Japan’s Ministry of Finance spent nearly $50 billion on April 29 and May 1 trying to prop up the value of the currency by selling US dollars and buying yen.
Who was on the other side of this trade?
Data from Deutsche Bank’s foreign exchange trading platform suggests: literally everyone.
“Nearly all client categories saw record USD/JPY buying during the assumed intervention days,” writes George Saravelos, global head of FX research at the German bank, in a note to clients on Thursday. “That absorption of USD/JPY selling from the Japanese Ministry of Finance was so broad-based continues to point to the lack of effectiveness of this policy.”
The Japanese yen is the weakest G10 currency in trading on Thursday, deepening its decline relative to the US dollar to nearly 10% so far this year.

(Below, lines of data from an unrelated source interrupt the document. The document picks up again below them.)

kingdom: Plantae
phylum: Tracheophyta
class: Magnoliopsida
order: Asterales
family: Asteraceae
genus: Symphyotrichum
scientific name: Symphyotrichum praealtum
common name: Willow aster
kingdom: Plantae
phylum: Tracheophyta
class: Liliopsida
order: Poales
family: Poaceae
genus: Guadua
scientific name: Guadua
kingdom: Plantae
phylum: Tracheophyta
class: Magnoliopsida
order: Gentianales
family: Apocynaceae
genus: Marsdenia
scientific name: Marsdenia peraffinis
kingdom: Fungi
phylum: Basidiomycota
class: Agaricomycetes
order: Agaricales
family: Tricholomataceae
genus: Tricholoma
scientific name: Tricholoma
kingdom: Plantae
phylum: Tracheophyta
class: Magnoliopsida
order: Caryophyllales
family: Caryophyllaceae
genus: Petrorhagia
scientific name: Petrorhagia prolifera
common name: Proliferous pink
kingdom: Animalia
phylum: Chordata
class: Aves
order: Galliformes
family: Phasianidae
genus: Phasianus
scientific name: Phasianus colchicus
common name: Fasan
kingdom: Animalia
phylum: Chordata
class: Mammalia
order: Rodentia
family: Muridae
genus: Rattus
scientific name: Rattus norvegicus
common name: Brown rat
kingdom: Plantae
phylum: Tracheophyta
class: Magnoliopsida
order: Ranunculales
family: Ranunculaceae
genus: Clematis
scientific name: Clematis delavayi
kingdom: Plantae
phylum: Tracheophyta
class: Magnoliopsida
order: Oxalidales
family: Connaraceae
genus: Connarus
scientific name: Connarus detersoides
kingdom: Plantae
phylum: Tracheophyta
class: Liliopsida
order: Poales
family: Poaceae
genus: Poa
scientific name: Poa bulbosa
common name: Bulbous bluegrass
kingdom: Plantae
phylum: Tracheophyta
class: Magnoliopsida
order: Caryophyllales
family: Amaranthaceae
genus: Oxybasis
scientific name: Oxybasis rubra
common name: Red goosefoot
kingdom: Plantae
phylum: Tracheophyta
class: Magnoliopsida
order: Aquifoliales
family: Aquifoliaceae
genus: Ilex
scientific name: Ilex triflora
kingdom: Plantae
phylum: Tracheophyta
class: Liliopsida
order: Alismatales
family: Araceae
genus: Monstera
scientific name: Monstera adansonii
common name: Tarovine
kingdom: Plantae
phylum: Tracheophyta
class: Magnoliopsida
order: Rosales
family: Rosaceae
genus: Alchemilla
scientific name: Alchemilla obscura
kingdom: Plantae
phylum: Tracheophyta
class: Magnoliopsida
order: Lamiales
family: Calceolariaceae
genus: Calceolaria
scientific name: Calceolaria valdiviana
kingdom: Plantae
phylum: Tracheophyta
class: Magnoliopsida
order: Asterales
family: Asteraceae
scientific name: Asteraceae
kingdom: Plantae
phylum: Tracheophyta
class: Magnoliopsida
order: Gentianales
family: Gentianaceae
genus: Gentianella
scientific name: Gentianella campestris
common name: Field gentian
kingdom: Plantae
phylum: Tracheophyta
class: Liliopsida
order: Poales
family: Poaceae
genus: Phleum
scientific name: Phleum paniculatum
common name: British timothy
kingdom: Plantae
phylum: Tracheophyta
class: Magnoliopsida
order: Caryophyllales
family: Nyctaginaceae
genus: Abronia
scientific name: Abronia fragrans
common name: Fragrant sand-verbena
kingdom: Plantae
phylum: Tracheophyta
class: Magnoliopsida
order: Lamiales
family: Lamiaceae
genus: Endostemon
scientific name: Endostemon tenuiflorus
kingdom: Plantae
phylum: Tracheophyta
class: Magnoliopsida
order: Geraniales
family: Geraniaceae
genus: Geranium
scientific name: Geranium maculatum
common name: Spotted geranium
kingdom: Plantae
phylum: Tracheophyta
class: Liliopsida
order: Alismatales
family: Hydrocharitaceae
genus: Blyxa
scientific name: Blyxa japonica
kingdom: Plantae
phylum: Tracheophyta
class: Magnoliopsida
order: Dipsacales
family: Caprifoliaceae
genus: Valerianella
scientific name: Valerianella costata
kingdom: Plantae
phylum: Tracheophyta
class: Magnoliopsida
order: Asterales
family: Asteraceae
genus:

Very low rates in Japan increase the appeal of holding other currencies where investors can earn more interest. Strategists have warned that action from the Bank of Japan may be needed to reinforce the Ministry of Finance’s attempts to guard against further yen weakness.
“Longer term, successful interventions tend to be (1) coordinated with other central banks and (2) unsterilized i.e. backed by shifts in relative monetary policy,” writes Dario Perkins, economist at TS Lombard, in a May 6 note. “Unilateral interventions often fail, especially when they run exactly counter to the broader thrust of monetary policy.”
At this point, perhaps the biggest risk to the anti-yen view is how popular that view is. Everyone and their mother was happy to sell yen versus the US dollar when the Ministry of Finance was buying recently. That's just part of an ongoing trend: speculators, in aggregate, have been short the yen for over three years. Bets in futures markets that the yen would decline are hovering near their highest level since 2007.
If the underpinnings of the short yen case start to fall apart, either by the Bank of Japan embarking on a more aggressive rate-hiking campaign or other central banks cutting rates by more than is currently priced in, then a lot of investors may be changing their minds — and positions — at the same time.